Mit hochmodernen Technologien ermöglicht LTS die effiziente Verabreichung von Medikamenten durch die Haut oder über die Mundschleimhaut, was für viele Patienten eine komfortable Alternative zu herkömmlichen Darreichungsformen bietet.
Durch ihre starke Forschungs- und Entwicklungsarbeit sowie weltweite Kooperationen spielt die Firma eine zentrale Rolle in der pharmazeutischen Industrie und im Bereich moderner Therapiesysteme.
In den Standort Andernach sind 30 Millionen Euro in ein neues Forschungszentrum investiert worden.

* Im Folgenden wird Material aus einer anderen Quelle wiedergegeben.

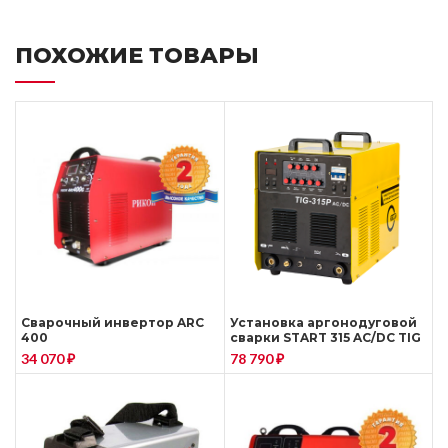
ПОХОЖИЕ ТОВАРЫ
Сварочный инвертор ARC
Установка аргонодуговой
400
сварки START 315 AC/DC TIG
PULSE
34 070
₽
78 790
₽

Fotos: Dr. Frank Theobald leitet die Forschungsabteilung für die Mikronadel-Pflaster. „Wir sind davon überzeugt, dass unsere MAP-Technologie nicht länger eine Vision ist, sondern eine echte Alternative für die Verabreichung von kleinen Molekülen, Impfstoffen, biologischen Wirkstoffen und mRNA. Die Fördergelder der Bill-und-Melinda-Gates-Stiftung werden dazu beitragen, die MAP-Technologie weiterzuentwickeln, sie auf die nächste Entwicklungsstufe zu bringen und sie in absehbarer Zeit für Patienten zugänglich zu machen. Sie wird Frauen in Ländern mit niedrigen und mittleren Einkommen den Zugang zu einer zuverlässigen und wirksamen Verhütungsmethode ermöglichen und ihre wirtschaftliche Situation verbessern. Das wird sie bei der Durchsetzung der Gleichstellung der Geschlechter in ihren Lebensräumen unterstützen.“
Jedes Mikronadel-Pflaster kann bis zu 600 Nadeln pro cm² enthalten, mit einer Nadellänge zwischen 200 und 1000μm.
Das Pflaster lässt sich schmerzfrei und problemlos auf Arm oder Bein kleben. Nach 15 Minuten kann es entfernt werden. In der Zwischenzeit haben sich die Mininadeln aufgelöst und das Medikament bzw. der Impfstoff kann seine Wirkung entfalten.